Saved entries:
┏━━

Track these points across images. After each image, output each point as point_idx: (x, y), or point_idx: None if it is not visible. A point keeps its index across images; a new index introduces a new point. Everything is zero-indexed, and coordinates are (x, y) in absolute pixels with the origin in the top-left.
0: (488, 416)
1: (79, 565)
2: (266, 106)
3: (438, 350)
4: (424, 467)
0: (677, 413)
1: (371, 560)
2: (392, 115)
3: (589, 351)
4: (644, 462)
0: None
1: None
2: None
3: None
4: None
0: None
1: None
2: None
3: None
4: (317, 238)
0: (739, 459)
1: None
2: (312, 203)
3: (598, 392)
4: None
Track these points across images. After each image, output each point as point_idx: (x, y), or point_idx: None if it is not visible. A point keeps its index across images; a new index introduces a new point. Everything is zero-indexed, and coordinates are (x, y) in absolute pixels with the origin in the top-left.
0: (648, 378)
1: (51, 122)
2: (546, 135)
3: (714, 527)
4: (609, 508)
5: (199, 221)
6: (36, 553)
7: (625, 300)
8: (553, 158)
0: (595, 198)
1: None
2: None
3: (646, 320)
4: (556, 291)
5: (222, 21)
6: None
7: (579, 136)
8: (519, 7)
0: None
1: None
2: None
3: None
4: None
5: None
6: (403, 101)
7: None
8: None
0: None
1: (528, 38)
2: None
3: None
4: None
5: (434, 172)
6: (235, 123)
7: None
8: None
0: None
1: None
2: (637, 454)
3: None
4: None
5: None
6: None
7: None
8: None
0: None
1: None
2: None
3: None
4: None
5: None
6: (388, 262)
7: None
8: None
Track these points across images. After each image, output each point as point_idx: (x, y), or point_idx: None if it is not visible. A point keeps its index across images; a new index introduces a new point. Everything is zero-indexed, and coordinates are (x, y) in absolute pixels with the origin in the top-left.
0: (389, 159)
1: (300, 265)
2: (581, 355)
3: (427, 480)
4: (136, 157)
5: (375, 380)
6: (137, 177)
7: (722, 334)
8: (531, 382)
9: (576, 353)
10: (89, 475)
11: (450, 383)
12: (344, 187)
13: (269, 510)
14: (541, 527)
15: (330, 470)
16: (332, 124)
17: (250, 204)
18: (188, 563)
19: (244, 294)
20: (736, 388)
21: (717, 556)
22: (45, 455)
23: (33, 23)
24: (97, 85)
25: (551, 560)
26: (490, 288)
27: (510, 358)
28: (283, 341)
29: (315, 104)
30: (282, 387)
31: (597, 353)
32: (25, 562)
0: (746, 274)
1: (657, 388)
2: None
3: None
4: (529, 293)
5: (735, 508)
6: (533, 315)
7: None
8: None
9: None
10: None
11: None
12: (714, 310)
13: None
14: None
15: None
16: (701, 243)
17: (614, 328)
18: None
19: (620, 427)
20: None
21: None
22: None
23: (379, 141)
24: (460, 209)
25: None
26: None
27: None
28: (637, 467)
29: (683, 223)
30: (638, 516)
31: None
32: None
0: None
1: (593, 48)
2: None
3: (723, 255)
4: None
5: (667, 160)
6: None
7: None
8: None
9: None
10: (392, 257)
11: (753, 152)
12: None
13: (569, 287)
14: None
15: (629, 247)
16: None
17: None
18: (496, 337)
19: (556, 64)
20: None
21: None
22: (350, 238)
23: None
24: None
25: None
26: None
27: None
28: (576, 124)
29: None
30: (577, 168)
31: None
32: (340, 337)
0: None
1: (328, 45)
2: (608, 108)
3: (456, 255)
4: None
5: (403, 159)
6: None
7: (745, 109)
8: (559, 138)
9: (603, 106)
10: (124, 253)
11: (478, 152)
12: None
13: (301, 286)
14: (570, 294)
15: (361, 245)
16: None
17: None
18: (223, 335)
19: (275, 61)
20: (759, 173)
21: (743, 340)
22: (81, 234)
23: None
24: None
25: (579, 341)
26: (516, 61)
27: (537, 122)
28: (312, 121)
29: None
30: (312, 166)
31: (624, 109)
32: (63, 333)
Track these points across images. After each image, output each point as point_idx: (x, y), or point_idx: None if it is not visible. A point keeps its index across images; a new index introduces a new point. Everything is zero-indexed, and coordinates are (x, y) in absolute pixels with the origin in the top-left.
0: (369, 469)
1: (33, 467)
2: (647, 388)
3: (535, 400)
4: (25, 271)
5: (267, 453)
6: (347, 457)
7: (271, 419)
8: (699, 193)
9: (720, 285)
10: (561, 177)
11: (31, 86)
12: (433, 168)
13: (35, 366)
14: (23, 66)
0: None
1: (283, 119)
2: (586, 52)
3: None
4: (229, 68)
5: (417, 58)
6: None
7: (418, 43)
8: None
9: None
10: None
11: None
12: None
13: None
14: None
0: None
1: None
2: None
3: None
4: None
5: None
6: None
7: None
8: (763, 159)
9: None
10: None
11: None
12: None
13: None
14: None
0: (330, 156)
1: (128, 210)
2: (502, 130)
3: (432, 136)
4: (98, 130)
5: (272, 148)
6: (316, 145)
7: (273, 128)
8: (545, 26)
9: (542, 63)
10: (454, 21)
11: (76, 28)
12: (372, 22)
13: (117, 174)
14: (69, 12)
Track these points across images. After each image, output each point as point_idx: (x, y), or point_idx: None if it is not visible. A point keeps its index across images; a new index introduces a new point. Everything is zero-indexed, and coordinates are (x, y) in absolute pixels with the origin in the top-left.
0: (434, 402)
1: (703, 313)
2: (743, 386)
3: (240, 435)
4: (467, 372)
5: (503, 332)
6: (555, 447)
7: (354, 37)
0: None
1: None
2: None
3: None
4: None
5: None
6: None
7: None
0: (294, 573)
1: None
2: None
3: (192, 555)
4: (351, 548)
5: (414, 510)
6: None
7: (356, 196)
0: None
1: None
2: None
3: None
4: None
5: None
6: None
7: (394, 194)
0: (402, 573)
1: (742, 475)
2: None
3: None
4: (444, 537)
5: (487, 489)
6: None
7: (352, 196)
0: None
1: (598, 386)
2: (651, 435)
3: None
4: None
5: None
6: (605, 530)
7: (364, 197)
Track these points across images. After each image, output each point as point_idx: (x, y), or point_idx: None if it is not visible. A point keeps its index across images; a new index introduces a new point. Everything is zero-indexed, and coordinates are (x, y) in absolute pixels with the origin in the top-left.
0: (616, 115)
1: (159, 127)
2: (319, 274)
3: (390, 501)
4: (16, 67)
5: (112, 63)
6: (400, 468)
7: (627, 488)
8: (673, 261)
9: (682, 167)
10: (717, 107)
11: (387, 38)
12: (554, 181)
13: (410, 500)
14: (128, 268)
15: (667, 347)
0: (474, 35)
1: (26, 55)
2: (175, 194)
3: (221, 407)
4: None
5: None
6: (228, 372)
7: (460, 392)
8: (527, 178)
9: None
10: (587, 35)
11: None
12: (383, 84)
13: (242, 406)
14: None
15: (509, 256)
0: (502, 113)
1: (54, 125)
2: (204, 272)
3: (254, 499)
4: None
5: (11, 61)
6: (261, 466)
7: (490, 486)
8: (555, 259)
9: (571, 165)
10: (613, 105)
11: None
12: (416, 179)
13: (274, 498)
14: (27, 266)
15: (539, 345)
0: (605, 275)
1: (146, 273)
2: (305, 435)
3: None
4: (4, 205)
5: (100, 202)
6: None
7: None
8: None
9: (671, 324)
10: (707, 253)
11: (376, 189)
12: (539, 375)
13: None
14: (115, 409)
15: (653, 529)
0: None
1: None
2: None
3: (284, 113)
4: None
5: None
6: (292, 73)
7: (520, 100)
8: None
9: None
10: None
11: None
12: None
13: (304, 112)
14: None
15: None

┗━━

[GIVEN INSTRUCTION] Give the stretch from the start of the data through the line containing "2: (266, 106)" as a JSON list of strings, one string per line, with blank lines left out.

[EXERCISE OUTPUT]
[
  "Track these points across images. After each image, output each point as point_idx: (x, y), or point_idx: None if it is not visible. A point keeps its index across images; a new index introduces a new point. Everything is zero-indexed, and coordinates are (x, y) in absolute pixels with the origin in the top-left.",
  "0: (488, 416)",
  "1: (79, 565)",
  "2: (266, 106)"
]